Ronson referenced the example of Justine Stacco, a PR consultant who last year tweeted the message: 'Going to Africa. Hope I don't get AIDS. Just kidding. I'm white!' Stacco published the ill-advised tweet to her 170 followers just prior to boarding a long-haul flight to Cape Town. In the following hours, she was retweeted by a journalist at Gawker and went viral, prompting vitriolic messages from around the world, including calls for her to be sacked from her job and rape threats - all before her flight had landed.

"While she slept on a plane, Twitter took control of her life and dismantled it," Ronson said. "People around the world thought that it was their duty to get her fired."

"The anger turned to excitement when we realised Justine didn't know [as she was on a plane]. People were delighted. They worked out what flight she was on and looked at her fligher tracker. The hashtag #hasjustinelandedyet was trending.

"This isn't social justice; this is a cathartic version of social justice."

The echo chamber of social networks, particularly Twitter, makes them prime environments for targeting individuals in this way, he said.

"One of the problems with social media is that it's a mutual approval system.

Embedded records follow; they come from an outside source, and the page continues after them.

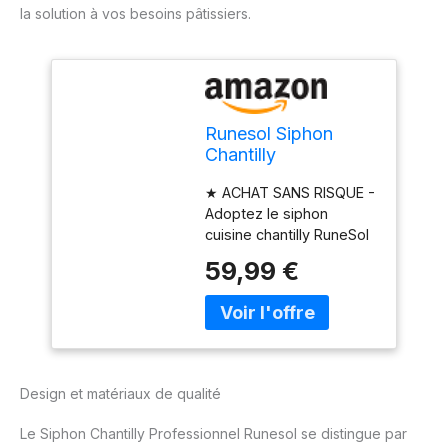
la solution à vos besoins pâtissiers.
Runesol Siphon
Chantilly
Professionnel Inox
★ ACHAT SANS RISQUE -
500ml, Sans Fuite
Adoptez le siphon
Syphon Cuisine de
cuisine chantilly RuneSol
Chantilly 3 Douilles
Home. Nous offrons une
en Acier Inoxydable
59,99 €
GARANTIE DE
et 1 Brosse, Siphons
REMBOURSEMENT à
Cuisine Materiel
100% si vous n'êtes pas
Patisserie pour
satisfait. Siphon de
Desserts de Noël
chantilly en inox pour une
crème chantilly parfaite,
Design et matériaux de qualité
sans fuite. Parfait pour
siphon cuisine et
Le Siphon Chantilly Professionnel Runesol se distingue par
pâtisserie. ★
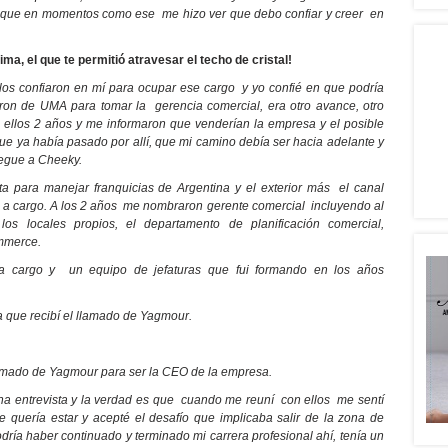
o que en momentos como ese me hizo ver que debo confiar y creer en
ma, el que te permitió atravesar el techo de cristal!
ellos confiaron en mí para ocupar ese cargo y yo confié en que podría
aron de UMA para tomar la gerencia comercial, era otro avance, otro
 ellos 2 años y me informaron que venderían la empresa y el posible
e ya había pasado por allí, que mi camino debía ser hacia adelante y
legue a Cheeky.
a para manejar franquicias de Argentina y el exterior más el canal
s a cargo. A los 2 años me nombraron gerente comercial incluyendo al
los locales propios, el departamento de planificación comercial,
ommerce.
 cargo y un equipo de jefaturas que fui formando en los años
 que recibí el llamado de Yagmour.
lamado de Yagmour para ser la CEO de la empresa.
una entrevista y la verdad es que cuando me reuní con ellos me sentí
 quería estar y acepté el desafío que implicaba salir de la zona de
ría haber continuado y terminado mi carrera profesional ahí, tenía un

Tech utopians will say it's like democracy, but it's not - it's the opposite of democracy. When we're approving of something and someone gets in the way, they are screened out."

He made the point that nobody stood up for Stacco for fear of repercussions. When a journalist suggested she thought the tweet was not intended to be racist, she too was met with a string of abusive messages.

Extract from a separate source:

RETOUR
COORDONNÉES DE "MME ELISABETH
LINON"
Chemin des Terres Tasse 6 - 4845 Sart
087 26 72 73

"I come from a world of curiosity and nuance, and those things are now considered weaknesses. Something weird happened with Justine Stacco. Calling for a bit of patience to hear what they have to say is considered a weakness. Context is considered anti-ideological."

Twitter has been "terrible" at addressing the problem, he added. "They are bringing in groups like Feminist Frequency but I don't think that totally adjusts the problem, because this is an umbrella problem. If you only target it as an ideological issue, that's not going to solve the problem.

He said that shaming can, however, be justified when it is used to attack systemic failures, rather than individuals.

"When you're attacking bad ideas and systemic failings, shaming is good, for instance #oscarssowhite and Everyday Sexism. Everybody gets to see the everyday sexism, yet we're not tearing someone apart."

Discussing a recent interview with Monica Lewinsky, which ran in the Guardian and which has accrued over 70,000 shares since it was published on Saturday (16 April), Ronson said that in order to reclaim her identity, Lewinksy, who had been vilified for so long, had to 'integrate her experience'.

"She drifted to London and her lecturer [at LSE] said 'when power is involved there has to be a competing narrative, and you don't have one'. She recreated her identity. She had to reclaim her identity by integrating her experience. As soon as she assimiliated her experience, she claimed it back."